-------- Data

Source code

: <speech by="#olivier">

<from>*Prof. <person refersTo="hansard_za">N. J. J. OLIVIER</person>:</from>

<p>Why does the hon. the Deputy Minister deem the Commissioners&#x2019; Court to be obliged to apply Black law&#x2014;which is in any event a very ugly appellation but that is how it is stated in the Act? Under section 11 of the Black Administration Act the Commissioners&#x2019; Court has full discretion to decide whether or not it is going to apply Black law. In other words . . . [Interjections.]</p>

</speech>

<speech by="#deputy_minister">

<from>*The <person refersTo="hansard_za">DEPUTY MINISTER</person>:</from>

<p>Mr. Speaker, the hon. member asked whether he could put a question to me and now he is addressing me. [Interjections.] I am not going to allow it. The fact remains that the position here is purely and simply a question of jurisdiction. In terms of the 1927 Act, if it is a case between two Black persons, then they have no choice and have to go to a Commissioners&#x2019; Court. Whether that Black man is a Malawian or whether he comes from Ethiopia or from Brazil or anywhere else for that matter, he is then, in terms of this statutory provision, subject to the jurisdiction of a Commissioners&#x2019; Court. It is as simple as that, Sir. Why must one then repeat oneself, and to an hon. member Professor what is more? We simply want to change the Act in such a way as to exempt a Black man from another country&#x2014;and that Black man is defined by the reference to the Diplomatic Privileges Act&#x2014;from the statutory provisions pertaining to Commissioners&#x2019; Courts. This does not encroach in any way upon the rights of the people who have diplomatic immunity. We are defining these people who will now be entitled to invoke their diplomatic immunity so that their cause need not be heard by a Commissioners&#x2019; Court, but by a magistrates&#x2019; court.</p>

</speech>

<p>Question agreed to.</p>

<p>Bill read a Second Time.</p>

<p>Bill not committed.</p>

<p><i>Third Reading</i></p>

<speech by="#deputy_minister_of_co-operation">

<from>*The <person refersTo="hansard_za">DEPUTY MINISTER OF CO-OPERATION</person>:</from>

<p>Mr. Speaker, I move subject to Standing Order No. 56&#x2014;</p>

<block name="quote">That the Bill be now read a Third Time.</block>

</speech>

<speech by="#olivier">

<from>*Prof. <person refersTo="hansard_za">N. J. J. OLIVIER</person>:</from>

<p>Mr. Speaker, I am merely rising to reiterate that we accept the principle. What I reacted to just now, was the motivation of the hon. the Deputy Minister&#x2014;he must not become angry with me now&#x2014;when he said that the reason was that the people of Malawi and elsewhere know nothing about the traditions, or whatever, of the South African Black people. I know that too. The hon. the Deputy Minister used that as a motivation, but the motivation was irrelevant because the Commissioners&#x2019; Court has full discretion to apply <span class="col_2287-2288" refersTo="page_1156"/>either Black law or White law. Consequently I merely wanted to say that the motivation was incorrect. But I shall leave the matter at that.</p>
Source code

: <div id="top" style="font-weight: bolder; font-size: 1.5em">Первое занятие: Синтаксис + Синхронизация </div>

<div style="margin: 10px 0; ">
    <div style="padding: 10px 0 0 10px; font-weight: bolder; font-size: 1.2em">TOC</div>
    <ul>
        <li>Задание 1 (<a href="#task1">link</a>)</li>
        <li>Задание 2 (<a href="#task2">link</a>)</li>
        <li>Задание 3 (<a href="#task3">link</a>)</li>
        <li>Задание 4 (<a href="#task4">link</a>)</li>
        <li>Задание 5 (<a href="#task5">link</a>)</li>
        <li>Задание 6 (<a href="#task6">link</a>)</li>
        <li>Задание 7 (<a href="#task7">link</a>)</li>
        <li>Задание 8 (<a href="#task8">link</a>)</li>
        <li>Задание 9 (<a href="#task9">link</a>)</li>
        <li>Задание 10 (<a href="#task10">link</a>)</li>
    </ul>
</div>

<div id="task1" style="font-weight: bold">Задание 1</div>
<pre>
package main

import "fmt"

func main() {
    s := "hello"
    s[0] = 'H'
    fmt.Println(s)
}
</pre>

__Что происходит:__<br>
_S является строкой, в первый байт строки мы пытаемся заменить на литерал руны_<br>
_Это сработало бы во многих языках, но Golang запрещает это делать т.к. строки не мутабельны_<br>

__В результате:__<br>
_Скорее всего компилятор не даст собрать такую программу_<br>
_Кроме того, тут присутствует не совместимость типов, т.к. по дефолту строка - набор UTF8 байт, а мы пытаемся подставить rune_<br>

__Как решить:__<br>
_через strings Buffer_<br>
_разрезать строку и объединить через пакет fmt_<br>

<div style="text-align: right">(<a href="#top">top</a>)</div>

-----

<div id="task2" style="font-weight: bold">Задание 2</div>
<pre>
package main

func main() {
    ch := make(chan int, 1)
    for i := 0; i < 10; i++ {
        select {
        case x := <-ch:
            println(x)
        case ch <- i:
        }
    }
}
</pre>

----------------

The problem → Gather every line in the rows above that contains the string "from", matching case exactly.

Answer to this problem →
<from>*Prof. <person refersTo="hansard_za">N. J. J. OLIVIER</person>:</from>
<from>*The <person refersTo="hansard_za">DEPUTY MINISTER</person>:</from>
<p>Mr. Speaker, the hon. member asked whether he could put a question to me and now he is addressing me. [Interjections.] I am not going to allow it. The fact remains that the position here is purely and simply a question of jurisdiction. In terms of the 1927 Act, if it is a case between two Black persons, then they have no choice and have to go to a Commissioners&#x2019; Court. Whether that Black man is a Malawian or whether he comes from Ethiopia or from Brazil or anywhere else for that matter, he is then, in terms of this statutory provision, subject to the jurisdiction of a Commissioners&#x2019; Court. It is as simple as that, Sir. Why must one then repeat oneself, and to an hon. member Professor what is more? We simply want to change the Act in such a way as to exempt a Black man from another country&#x2014;and that Black man is defined by the reference to the Diplomatic Privileges Act&#x2014;from the statutory provisions pertaining to Commissioners&#x2019; Courts. This does not encroach in any way upon the rights of the people who have diplomatic immunity. We are defining these people who will now be entitled to invoke their diplomatic immunity so that their cause need not be heard by a Commissioners&#x2019; Court, but by a magistrates&#x2019; court.</p>
<from>*The <person refersTo="hansard_za">DEPUTY MINISTER OF CO-OPERATION</person>:</from>
<from>*Prof. <person refersTo="hansard_za">N. J. J. OLIVIER</person>:</from>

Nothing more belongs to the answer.